**Exercise text**
Film
“I think mistakes are divine”
Bad acting, plotholes, poor lighting: directors Tom DiCillo and Hal Hartley talk to Andreas Ströhl from the Goethe-Institut Washington about minor and major disasters in the film business. Our chat debate deals with innocent blunders and unforgivable faux pas in various areas of society.
Andreas Ströhl (16:02):
So, let me ask the two of you a question about mistakes: you seem to love them – or at least your protagonists do. The Henry Fool Trilogy, the Book of Life, Living in Oblivion – all films about people who make one mistake after another. And we like them. Do you like mistakes, too?
It took me a long time to understand the beauty of the mistake. Arthur Miller wrote, “In America, mistakes are immediately condemned as failure.”
Hal Hartley (16:04):
I remember Lucille Ball, who said: “Situation comedy is about embarrassment.” That seriously fired my early writing of scenes.
Andreas Ströhl (16:04):
And do you really like to make them? I mean, yourself?

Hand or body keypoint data

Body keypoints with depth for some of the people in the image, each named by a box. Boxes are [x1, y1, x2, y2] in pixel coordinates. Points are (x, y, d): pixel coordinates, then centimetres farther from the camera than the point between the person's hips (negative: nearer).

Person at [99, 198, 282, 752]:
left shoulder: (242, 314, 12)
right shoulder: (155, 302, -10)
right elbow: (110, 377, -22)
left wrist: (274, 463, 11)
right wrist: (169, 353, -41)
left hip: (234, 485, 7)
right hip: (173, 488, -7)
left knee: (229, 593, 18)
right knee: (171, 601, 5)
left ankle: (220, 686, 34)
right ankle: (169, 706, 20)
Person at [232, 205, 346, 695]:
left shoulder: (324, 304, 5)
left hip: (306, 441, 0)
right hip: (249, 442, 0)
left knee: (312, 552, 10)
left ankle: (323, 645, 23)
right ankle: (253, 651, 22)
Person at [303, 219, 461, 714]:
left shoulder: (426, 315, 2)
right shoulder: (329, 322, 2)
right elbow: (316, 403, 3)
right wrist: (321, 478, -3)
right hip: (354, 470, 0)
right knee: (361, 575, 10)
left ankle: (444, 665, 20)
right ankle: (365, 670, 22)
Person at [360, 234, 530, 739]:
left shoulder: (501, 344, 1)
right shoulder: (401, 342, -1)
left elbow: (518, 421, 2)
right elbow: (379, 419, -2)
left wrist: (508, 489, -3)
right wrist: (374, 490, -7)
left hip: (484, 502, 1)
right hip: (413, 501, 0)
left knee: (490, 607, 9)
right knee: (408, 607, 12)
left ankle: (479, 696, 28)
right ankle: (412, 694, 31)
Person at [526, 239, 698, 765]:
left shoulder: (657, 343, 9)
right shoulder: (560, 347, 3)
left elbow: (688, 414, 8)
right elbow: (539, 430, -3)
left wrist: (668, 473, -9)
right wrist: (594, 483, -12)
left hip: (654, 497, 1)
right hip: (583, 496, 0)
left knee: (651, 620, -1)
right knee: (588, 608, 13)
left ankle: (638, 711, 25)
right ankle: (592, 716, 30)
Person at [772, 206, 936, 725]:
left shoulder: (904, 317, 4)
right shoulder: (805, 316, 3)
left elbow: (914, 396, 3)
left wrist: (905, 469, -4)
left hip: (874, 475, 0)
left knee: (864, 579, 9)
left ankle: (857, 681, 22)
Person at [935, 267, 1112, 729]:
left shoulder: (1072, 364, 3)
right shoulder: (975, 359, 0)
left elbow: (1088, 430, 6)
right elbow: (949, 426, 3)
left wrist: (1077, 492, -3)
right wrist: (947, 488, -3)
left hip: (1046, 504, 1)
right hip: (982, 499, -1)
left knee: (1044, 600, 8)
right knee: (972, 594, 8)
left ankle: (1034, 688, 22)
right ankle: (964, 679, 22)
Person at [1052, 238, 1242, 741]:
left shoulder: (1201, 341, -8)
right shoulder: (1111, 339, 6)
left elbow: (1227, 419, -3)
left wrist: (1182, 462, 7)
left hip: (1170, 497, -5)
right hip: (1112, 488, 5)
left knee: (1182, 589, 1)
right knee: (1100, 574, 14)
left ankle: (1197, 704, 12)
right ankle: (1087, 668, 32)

--

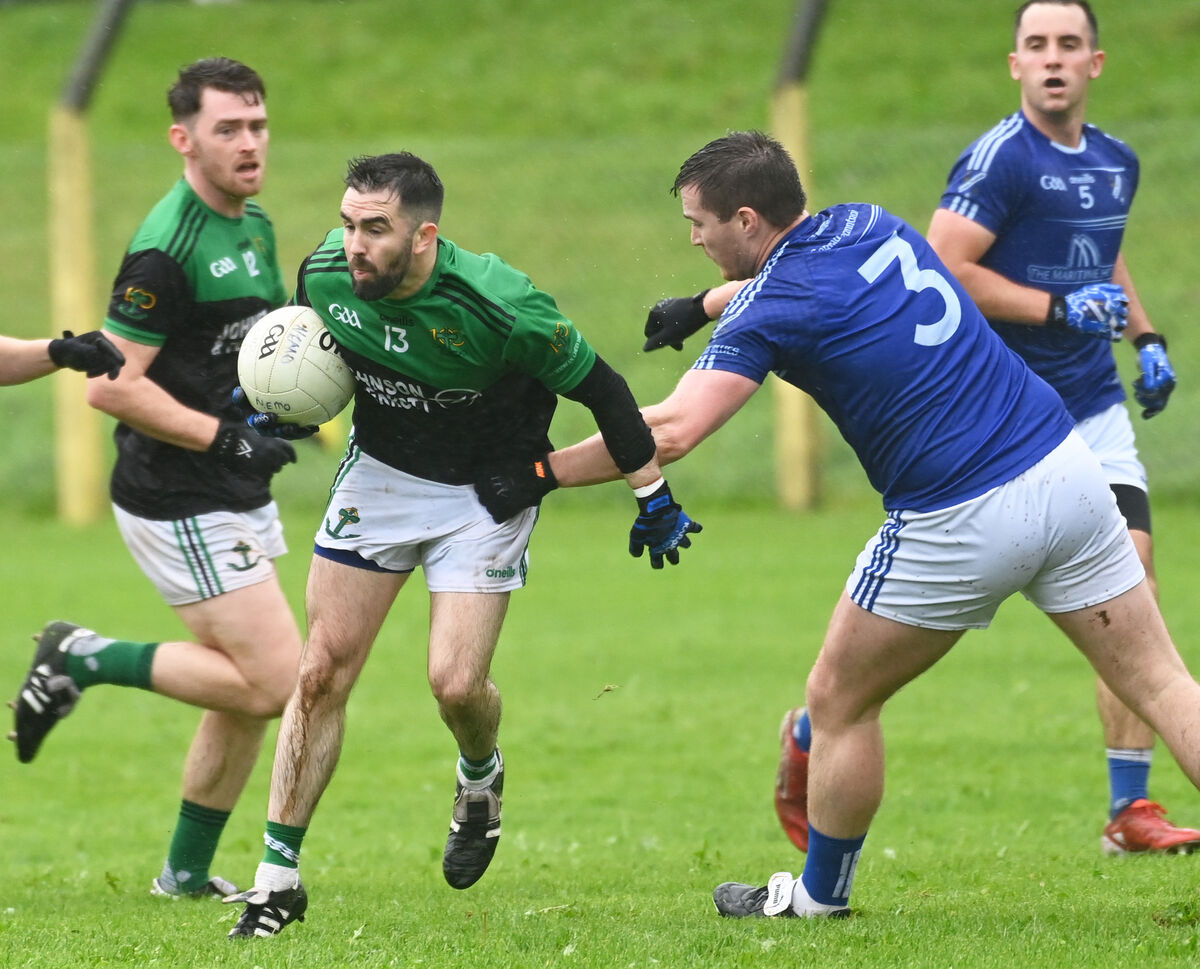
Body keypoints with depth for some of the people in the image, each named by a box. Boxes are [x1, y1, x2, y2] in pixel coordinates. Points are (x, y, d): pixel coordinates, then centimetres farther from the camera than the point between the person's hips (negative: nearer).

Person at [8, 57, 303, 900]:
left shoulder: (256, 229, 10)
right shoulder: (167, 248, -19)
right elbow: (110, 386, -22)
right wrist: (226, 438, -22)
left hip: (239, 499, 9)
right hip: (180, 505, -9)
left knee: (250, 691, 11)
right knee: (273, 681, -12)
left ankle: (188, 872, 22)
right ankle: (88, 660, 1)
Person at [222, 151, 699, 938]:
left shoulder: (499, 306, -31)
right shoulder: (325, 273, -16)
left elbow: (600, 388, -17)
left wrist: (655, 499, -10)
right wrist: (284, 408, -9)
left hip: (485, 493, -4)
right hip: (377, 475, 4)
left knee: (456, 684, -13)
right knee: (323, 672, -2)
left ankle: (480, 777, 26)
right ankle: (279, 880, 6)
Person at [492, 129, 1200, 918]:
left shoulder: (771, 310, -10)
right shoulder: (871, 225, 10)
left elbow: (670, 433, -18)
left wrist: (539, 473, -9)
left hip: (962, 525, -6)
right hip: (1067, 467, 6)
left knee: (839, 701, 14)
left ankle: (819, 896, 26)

---

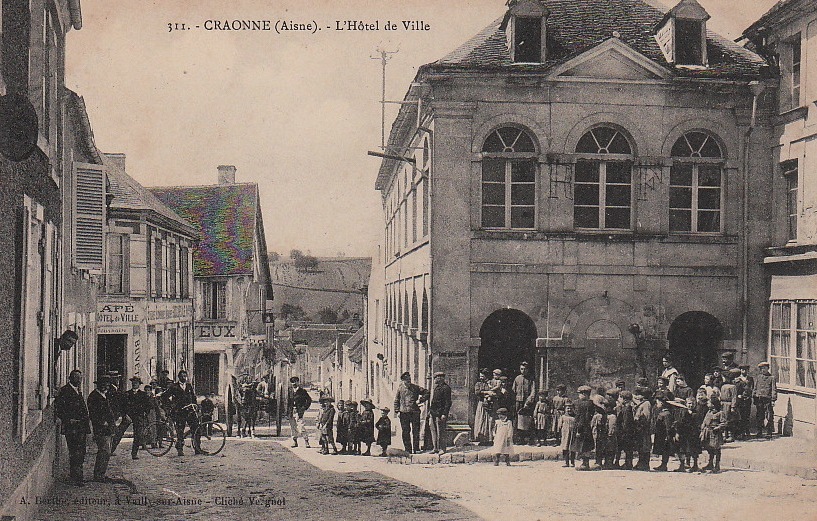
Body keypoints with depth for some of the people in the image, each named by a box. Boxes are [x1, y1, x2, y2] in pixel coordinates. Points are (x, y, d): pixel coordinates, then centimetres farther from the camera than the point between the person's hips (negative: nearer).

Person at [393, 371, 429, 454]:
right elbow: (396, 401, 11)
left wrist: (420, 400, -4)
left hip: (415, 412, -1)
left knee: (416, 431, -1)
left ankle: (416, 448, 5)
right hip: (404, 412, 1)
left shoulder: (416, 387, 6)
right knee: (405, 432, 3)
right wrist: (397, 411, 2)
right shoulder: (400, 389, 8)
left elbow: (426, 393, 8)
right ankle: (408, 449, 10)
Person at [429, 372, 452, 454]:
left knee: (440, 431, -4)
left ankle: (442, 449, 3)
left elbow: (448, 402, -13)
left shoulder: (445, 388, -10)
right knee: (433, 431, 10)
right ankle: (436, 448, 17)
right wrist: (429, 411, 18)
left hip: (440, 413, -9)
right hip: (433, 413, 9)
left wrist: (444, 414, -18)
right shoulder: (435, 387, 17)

**Tasks to carry out**
(1) For each statement, say whether it agrees with the film interview, answering yes or no and quoting the words of the interview that settle it: (a) Andreas Ströhl, who leads the conversation, is from the Goethe-Institut Washington. (b) Hal Hartley says a remark by Lucille Ball influenced his early writing of scenes. (c) The films Ströhl mentions are about people who manage to avoid mistakes.
(2) Write what comes next in the film interview, picking up after its final line.
These records were drawn from a separate source.

**Task-by-task results**
(1)
(a) Yes: "talk to Andreas Ströhl from the Goethe-Institut Washington"
(b) Yes: "That seriously fired my early writing of scenes."
(c) No: "all films about people who make one mistake after another"

(2)
Tom DiCillo (16:04):
I learned to love them in an acting class where the teacher said: fall on your face and enjoy the falling.
Hal Hartley (16:04):
Oh yeah. I make plenty. And I’ve gotten fairly good at putting a positive spin on them afterwards.
Tom DiCillo (16:05):
For me, it’s a constant struggle with my own sense of acceptance of making a mistake (especially in public) and the public’s judgment of that mistake. It’s sometimes very hard to align the two.
Andreas Ströhl (16:05):
But in a film shoot that can be costly and unnerving, it takes greatness to embrace your mistakes. If they really hurt.
Hal Hartley (16:06):
I have miscast sometimes. Twice, actually. I had to let someone go and replace them. That is such a bad feeling, I promised never to let it happen again.
Tom DiCillo (16:07):
The most painful mistakes for me on a shoot are ones that carry emotional repercussions, especially if you’re working with someone you love and respect. For example, if I’m so set on getting something the way I see it and I miss a cue from an actor that I am trampling on their process.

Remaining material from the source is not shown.